● What to produce:
What is the number of lines in the entries that contain "vulnerabilities"? Reply with that number only.
━━━
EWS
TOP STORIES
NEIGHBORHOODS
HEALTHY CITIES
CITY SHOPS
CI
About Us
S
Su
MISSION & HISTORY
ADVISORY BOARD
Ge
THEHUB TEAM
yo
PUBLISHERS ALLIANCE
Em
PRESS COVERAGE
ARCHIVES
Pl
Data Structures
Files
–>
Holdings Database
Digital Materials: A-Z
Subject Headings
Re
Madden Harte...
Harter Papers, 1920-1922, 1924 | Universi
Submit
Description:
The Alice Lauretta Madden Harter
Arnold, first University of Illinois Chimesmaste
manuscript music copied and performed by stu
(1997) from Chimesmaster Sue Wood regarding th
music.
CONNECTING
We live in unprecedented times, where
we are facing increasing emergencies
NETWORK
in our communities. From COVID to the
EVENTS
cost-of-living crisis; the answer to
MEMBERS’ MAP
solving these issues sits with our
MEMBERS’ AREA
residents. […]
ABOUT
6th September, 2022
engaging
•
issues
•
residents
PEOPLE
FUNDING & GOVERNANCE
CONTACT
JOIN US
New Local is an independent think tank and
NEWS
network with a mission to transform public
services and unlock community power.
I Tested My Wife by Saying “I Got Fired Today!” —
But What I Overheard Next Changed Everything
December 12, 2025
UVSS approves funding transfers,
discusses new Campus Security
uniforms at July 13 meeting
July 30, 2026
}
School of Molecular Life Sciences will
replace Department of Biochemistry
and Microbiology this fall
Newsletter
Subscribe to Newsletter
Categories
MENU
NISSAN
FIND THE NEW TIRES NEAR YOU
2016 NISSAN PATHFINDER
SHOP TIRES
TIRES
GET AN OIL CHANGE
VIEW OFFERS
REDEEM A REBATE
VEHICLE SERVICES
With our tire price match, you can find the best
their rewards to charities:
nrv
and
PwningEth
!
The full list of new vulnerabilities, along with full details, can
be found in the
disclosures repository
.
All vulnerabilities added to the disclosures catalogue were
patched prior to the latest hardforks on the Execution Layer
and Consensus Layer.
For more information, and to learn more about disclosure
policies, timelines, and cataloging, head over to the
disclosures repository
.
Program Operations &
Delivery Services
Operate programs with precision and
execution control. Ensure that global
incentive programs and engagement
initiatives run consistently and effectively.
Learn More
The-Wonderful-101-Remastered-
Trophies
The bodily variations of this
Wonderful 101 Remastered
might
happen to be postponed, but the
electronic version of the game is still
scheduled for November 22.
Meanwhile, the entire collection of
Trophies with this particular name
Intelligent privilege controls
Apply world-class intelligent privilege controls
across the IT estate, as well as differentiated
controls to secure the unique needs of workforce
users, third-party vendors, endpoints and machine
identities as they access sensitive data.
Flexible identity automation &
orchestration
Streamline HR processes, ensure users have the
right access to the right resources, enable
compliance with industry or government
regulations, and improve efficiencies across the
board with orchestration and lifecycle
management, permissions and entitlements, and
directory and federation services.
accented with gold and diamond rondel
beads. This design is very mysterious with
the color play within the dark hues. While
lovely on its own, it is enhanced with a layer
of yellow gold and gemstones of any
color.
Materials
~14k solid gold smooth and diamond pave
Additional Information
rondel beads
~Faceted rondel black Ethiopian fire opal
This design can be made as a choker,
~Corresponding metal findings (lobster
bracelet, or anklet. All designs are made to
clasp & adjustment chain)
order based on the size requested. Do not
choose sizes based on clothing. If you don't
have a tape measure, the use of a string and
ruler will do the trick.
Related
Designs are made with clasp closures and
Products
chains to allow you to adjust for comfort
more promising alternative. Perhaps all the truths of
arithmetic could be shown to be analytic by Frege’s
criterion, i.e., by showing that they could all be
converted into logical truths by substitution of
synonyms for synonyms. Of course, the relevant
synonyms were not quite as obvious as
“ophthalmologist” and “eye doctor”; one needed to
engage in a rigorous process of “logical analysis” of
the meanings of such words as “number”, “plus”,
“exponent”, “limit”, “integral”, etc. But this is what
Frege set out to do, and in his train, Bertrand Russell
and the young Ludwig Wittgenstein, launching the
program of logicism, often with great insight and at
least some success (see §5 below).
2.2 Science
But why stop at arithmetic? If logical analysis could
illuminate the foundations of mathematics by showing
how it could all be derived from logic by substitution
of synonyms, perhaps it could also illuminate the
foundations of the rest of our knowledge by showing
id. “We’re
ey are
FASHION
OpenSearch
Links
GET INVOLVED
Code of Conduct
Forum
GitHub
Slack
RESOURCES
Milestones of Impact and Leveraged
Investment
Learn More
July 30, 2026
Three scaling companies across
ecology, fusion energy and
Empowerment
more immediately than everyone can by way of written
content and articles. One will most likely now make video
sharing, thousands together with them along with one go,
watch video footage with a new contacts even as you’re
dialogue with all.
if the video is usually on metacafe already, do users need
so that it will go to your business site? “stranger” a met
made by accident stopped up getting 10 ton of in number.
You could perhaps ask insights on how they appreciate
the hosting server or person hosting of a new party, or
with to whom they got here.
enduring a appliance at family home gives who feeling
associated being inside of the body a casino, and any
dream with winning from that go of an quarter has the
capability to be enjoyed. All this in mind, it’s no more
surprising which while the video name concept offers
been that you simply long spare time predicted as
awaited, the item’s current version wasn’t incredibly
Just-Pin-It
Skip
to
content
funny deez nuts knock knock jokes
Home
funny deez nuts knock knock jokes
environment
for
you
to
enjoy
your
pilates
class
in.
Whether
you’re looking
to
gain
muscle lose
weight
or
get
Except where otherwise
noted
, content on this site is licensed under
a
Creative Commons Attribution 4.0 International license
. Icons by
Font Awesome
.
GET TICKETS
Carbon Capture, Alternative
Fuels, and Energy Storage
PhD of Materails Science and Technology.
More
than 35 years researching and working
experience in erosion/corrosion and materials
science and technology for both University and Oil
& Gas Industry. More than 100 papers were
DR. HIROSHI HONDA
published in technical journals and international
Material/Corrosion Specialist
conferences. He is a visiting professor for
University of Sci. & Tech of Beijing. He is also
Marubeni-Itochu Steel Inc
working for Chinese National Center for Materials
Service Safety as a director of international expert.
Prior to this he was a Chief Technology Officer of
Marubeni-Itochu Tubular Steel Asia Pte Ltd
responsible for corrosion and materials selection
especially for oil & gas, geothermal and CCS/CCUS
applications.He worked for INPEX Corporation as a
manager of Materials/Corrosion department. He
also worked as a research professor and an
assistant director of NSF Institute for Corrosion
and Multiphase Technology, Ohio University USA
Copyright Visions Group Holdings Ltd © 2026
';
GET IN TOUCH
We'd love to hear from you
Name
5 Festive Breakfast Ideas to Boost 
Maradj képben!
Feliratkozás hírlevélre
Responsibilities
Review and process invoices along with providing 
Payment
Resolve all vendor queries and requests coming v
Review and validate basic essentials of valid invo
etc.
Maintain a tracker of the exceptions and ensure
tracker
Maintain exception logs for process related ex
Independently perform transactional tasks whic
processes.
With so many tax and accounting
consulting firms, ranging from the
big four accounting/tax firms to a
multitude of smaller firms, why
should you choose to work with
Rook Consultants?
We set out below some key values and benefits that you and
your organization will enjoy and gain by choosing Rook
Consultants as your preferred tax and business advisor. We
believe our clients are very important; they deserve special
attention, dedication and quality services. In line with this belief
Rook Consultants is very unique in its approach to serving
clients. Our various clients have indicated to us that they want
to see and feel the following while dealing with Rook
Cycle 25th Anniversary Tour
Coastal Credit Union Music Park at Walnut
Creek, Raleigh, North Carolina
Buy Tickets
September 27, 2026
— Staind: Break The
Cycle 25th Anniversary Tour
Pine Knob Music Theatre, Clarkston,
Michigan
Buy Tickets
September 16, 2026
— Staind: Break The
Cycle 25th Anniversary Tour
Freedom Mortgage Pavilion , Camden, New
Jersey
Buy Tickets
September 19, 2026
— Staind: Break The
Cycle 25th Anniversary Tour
━━━
● Reply to the exercise:
2